WHAT THE EXERCISE ASKS:
Gather, from the data below, each line in which the word "Senhora" occurs.

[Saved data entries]
****
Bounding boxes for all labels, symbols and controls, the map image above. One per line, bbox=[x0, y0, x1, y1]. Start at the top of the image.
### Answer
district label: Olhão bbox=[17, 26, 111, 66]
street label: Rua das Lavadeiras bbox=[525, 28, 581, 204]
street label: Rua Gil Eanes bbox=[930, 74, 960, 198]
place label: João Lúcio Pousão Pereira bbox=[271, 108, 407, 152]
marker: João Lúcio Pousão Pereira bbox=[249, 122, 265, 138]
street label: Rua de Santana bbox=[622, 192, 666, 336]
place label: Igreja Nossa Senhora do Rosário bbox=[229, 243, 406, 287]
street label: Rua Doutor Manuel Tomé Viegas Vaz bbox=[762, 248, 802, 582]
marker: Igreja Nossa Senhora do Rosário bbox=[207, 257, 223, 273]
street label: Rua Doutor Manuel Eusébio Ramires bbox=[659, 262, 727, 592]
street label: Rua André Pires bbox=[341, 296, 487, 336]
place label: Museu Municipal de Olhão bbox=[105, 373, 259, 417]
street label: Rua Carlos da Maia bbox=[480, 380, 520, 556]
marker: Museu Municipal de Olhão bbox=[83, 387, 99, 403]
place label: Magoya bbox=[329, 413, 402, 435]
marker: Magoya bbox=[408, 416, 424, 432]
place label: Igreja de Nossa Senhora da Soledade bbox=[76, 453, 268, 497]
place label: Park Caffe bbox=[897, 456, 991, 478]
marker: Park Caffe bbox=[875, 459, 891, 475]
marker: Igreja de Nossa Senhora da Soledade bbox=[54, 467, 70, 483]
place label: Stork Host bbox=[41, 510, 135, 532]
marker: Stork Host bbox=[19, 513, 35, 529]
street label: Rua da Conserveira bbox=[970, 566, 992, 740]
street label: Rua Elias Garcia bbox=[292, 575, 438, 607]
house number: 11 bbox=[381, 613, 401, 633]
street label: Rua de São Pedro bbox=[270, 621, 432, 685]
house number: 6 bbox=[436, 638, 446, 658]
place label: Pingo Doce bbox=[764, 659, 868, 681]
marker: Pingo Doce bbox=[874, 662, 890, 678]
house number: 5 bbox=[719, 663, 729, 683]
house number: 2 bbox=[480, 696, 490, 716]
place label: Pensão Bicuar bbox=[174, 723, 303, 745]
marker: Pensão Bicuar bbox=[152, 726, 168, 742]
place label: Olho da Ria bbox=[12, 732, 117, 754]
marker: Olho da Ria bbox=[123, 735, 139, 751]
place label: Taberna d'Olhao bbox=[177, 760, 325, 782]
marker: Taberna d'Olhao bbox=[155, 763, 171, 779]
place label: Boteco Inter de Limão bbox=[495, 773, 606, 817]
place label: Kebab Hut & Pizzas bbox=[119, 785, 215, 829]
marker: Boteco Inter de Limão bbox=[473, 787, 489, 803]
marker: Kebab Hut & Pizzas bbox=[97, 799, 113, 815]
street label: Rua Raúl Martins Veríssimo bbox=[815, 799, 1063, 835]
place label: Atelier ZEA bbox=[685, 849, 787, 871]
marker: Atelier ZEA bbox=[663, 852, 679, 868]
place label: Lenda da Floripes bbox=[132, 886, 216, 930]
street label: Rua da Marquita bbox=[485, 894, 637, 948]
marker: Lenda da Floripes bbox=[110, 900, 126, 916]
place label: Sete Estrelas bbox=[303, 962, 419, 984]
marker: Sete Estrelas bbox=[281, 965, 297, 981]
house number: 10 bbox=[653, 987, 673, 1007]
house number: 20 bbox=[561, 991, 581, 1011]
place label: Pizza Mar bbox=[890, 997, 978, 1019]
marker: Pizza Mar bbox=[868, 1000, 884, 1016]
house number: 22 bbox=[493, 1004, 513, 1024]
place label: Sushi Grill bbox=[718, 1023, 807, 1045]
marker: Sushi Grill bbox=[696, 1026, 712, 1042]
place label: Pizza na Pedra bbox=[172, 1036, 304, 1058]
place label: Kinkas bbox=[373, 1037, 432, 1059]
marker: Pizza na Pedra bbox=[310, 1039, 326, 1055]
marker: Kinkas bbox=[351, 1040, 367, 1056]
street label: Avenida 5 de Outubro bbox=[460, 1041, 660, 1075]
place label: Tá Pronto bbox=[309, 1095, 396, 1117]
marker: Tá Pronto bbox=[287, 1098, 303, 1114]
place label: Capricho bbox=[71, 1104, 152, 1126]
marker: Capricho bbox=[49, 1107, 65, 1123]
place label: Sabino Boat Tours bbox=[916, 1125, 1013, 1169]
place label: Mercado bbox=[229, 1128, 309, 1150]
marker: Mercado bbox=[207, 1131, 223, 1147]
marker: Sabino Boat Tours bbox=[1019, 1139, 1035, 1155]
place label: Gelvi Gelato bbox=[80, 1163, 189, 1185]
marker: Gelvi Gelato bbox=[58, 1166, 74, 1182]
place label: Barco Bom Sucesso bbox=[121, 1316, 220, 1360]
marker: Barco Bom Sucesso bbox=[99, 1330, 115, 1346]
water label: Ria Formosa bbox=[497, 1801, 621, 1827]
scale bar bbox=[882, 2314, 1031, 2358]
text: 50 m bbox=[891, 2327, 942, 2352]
****
EXERCISE ANSWER:
place label: Igreja Nossa Senhora do Rosário bbox=[229, 243, 406, 287]
marker: Igreja Nossa Senhora do Rosário bbox=[207, 257, 223, 273]
place label: Igreja de Nossa Senhora da Soledade bbox=[76, 453, 268, 497]
marker: Igreja de Nossa Senhora da Soledade bbox=[54, 467, 70, 483]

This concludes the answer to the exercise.